As soon as the waiter left I looked at Xavier and asked again how his classes were. I was determined to put things on a more neutral footing, but in doing so I seemed to antagonize him, I could see that he took this dispassion as an affront. He was silent and then said in a sullen voice that his classes were fine. Fine, he said and nothing further. I pressed on, I asked who his professors were, it was possible I knew some of them, but he shook his head and said that he was mostly taking technical classes this semester, and that I was unlikely to know his instructors. 

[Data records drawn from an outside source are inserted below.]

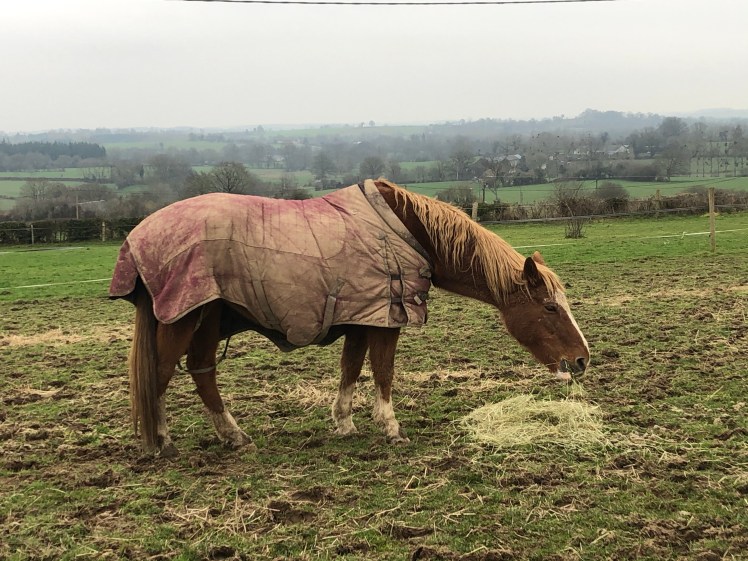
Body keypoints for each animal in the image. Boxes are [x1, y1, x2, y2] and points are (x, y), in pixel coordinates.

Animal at [110, 178, 589, 456]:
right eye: (550, 307)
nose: (583, 359)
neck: (407, 230)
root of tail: (138, 236)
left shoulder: (363, 316)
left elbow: (351, 369)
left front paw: (344, 422)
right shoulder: (386, 318)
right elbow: (382, 371)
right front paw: (390, 426)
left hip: (207, 318)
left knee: (201, 371)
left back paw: (233, 435)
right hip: (183, 318)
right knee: (161, 374)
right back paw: (162, 441)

Still, I persisted. I’m interested to know what you are learning, I said. What kind of work you want to make. Who you admire. 

I admire Murata, he said after a sly pause. I love his work. 

I nodded warily. 

Of course, you knew him. 

Very little. I worked with him only once, and briefly. He died not long after. And we did not speak the same language. I did my lines phonetically, we worked through interpreters. The interaction was somewhat circumscribed. 

What was he like? 

He was brilliant, I said slowly. I was aware that Xavier was watching me closely, with a hunger that sat too close to the surface. He was already very sick, I said. He tired easily and it was only through sheer force of will that he finished the production. None of us knew he had cancer.